The claude backend integrates with an existing, locally running Claude Code session and is intended only for in-session developer assistance by the same user, including tasks such as file analysis, documentation, indexing, and session summarization.

It is not supported for unattended background processing, cloud deployments, or multi-user scenarios. For automated, long-running, or cloud workloads, use the local or openrouter backends instead.

Retention policies
{
  "retention": {
    "enabled": true,
    "decay_rate": 0.01,
    "access_weight": 0.1,
    "keep_threshold": 0.3,
    "delete_threshold": 0.15
  }
}

Combines semantic embeddings with BM25 keyword search. Code search includes AST symbol boost, regex post-filtering, and symbol type filtering (function, method, class, interface, type_alias).
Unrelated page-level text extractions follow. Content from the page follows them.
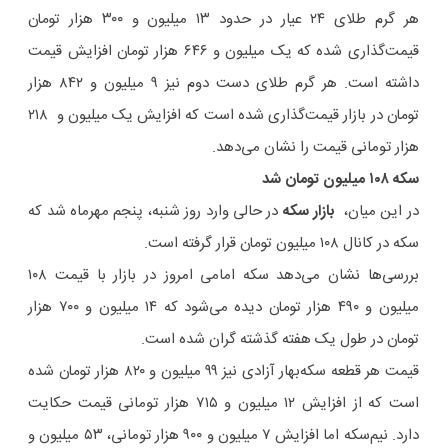
هر گرم طلای ۲۴ عیار در حدود ۱۳ میلیون و ۳۰۰ هزار تومان
قیمت‌گذاری شده که یک میلیون و ۶۴۶ هزار تومان افزایش قیمت
داشته است. هر گرم طلای دست دوم نیز ۹ میلیون و ۸۴۲ هزار
تومان در بازار قیمت‌گذاری شده است که افزایش یک میلیون و ۲۱۸
هزار تومانی قیمت را نشان می‌دهد.
سکه ۱۰۸ میلیون تومان شد
در این میان،
بازار سکه
در حالی وارد روز شنبه، پنجم مهرماه شد که
سکه در کانال ۱۰۸ میلیون تومان قرار گرفته است.
بررسی‌ها نشان می‌دهد سکه امامی امروز در بازار با قیمت ۱۰۸
میلیون و ۴۹۰ هزار تومان دیده می‌شود که ۱۴ میلیون و ۷۰۰ هزار
تومان در طول یک هفته گذشته گران شده است.
قیمت هر قطعه سکه‌بهار آزادی نیز ۹۹ میلیون و ۸۲۰ هزار تومان شده
است که از افزایش ۱۲ میلیون و ۷۱۵ هزار تومانی قیمت حکایت
دارد. نیم‌سکه اما افزایش ۷ میلیون و ۹۰۰ هزار تومانی، ۵۳ میلیون و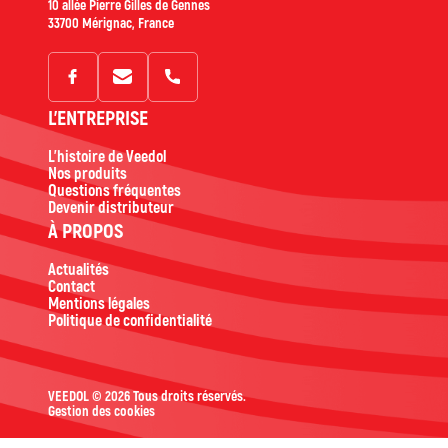
10 allée Pierre Gilles de Gennes
33700 Mérignac, France
L'ENTREPRISE
L'histoire de Veedol
Nos produits
Questions fréquentes
Devenir distributeur
À PROPOS
Actualités
Contact
Mentions légales
Politique de confidentialité
VEEDOL © 2026 Tous droits réservés.
Gestion des cookies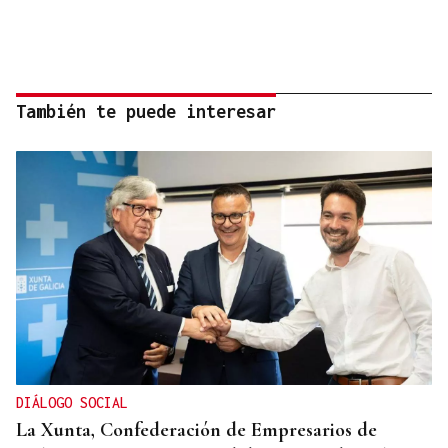
También te puede interesar
DIÁLOGO SOCIAL
La Xunta, Confederación de Empresarios de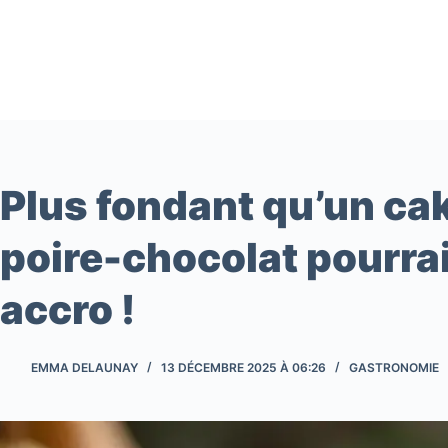
Passer
au
contenu
Plus fondant qu’un cak
poire-chocolat pourrai
accro !
EMMA DELAUNAY
13 DÉCEMBRE 2025 À 06:26
GASTRONOMIE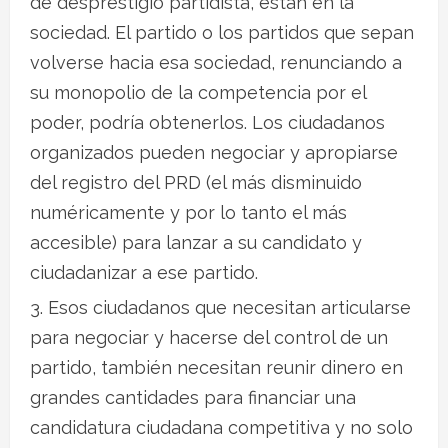
de desprestigio partidista, están en la
sociedad. El partido o los partidos que sepan
volverse hacia esa sociedad, renunciando a
su monopolio de la competencia por el
poder, podría obtenerlos. Los ciudadanos
organizados pueden negociar y apropiarse
del registro del PRD (el más disminuido
numéricamente y por lo tanto el más
accesible) para lanzar a su candidato y
ciudadanizar a ese partido.
Esos ciudadanos que necesitan articularse
para negociar y hacerse del control de un
partido, también necesitan reunir dinero en
grandes cantidades para financiar una
candidatura ciudadana competitiva y no solo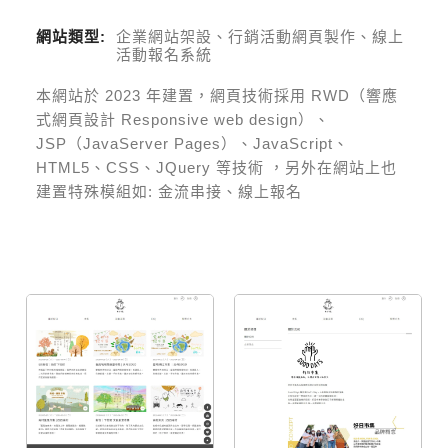
網站類型:
企業網站架設、行銷活動網頁製作、線上
活動報名系統
本網站於
2023
年建置，網頁技術採用
RWD（響應
式網頁設計 Responsive web design）、
JSP（JavaServer Pages）、JavaScript、
HTML5、CSS、JQuery 等技術
，另外在網站上也
建置特殊模組如:
金流串接、線上報名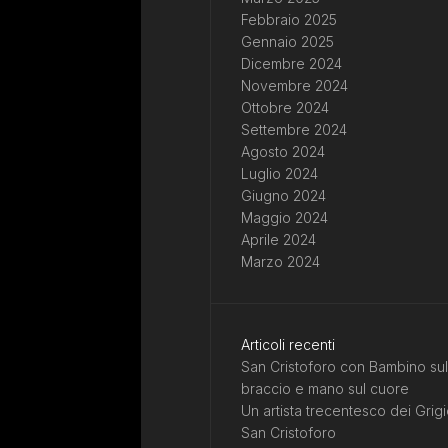
Febbraio 2025
Gennaio 2025
Dicembre 2024
Novembre 2024
Ottobre 2024
Settembre 2024
Agosto 2024
Luglio 2024
Giugno 2024
Maggio 2024
Aprile 2024
Marzo 2024
Articoli recenti
San Cristoforo con Bambino sul
braccio e mano sul cuore
Un artista trecentesco dei Grigi
San Cristoforo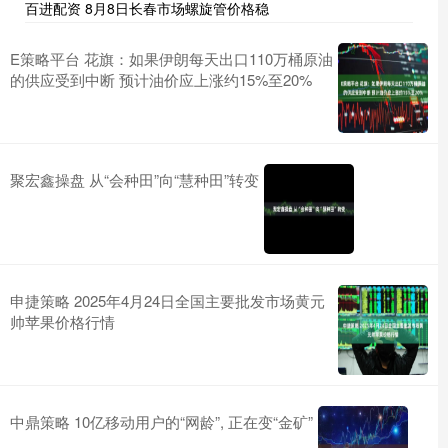
百进配资 8月8日长春市场螺旋管价格稳
E策略平台 花旗：如果伊朗每天出口110万桶原油
的供应受到中断 预计油价应上涨约15%至20%
聚宏鑫操盘 从“会种田”向“慧种田”转变
申捷策略 2025年4月24日全国主要批发市场黄元
帅苹果价格行情
中鼎策略 10亿移动用户的“网龄”, 正在变“金矿”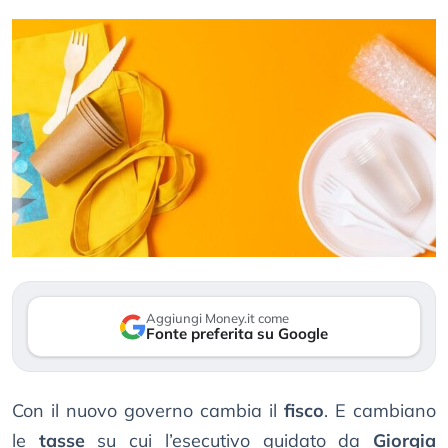
Aggiungi Money.it come
Fonte preferita su Google
Con il nuovo governo cambia il
fisco
. E cambiano
le
tasse
su cui l’esecutivo guidato da
Giorgia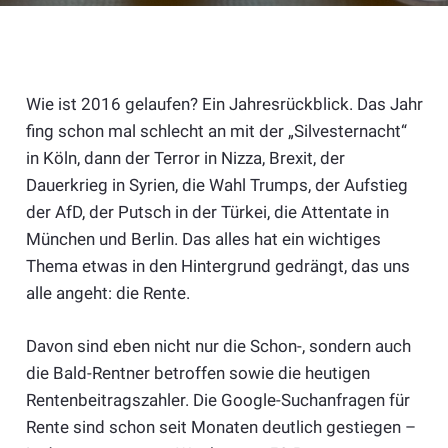
Wie ist 2016 gelaufen? Ein Jahresrückblick. Das Jahr
fing schon mal schlecht an mit der „Silvesternacht“
in Köln, dann der Terror in Nizza, Brexit, der
Dauerkrieg in Syrien, die Wahl Trumps, der Aufstieg
der AfD, der Putsch in der Türkei, die Attentate in
München und Berlin. Das alles hat ein wichtiges
Thema etwas in den Hintergrund gedrängt, das uns
alle angeht: die Rente.
Davon sind eben nicht nur die Schon-, sondern auch
die Bald-Rentner betroffen sowie die heutigen
Rentenbeitragszahler. Die Google-Suchanfragen für
Rente sind schon seit Monaten deutlich gestiegen –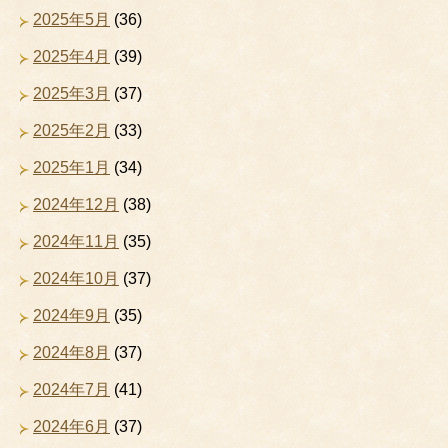
2025年5月
(36)
2025年4月
(39)
2025年3月
(37)
2025年2月
(33)
2025年1月
(34)
2024年12月
(38)
2024年11月
(35)
2024年10月
(37)
2024年9月
(35)
2024年8月
(37)
2024年7月
(41)
2024年6月
(37)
Three output modes: full (code blocks), lean (file+lines), signatures (symbol names only).

Aspect Documents Code
Tokenizer Markdown-aware + stemming Naming convention splitter + AST symbol boost
Stemming Yes No
Stop words Filtered Kept
Segmentation Standard Ronin + BPE
Symbol metadata N/A function, class, interface names via tree-sitter

Code tokenizer handles all naming conventions:

Convention Example Tokens
camelCase getUserName get, user, name
PascalCase UserService user, service
snake_case get_user_name get, user, name
SCREAMING_SNAKE MAX_RETRY_COUNT max, retry, count

Memory System

Local memory — stored in .succ/succ.db, project-specific.

Global memory — stored in ~/.succ/global.db, shared across projects.

succ remember "User prefers TypeScript" --global
succ memories --global

Architecture

your-project/
├── .claude/
│   └── settings.json      # Claude Code hooks config
└── .succ/
    ├── brain/             # Obsidian-compatible vault
    ├── hooks/             # Hook scripts
    ├── config.json        # Project configuration
    ├── soul.md            # AI personality
    └── succ.db            # Vector database

~/.succ/
├── global.db              # Global memories
└── config.json            # Global configuration

Documentation

License

FSL-1.1-Apache-2.0 — Free to use, modify, self-host. Commercial cloud hosting restricted until Apache 2.0 date.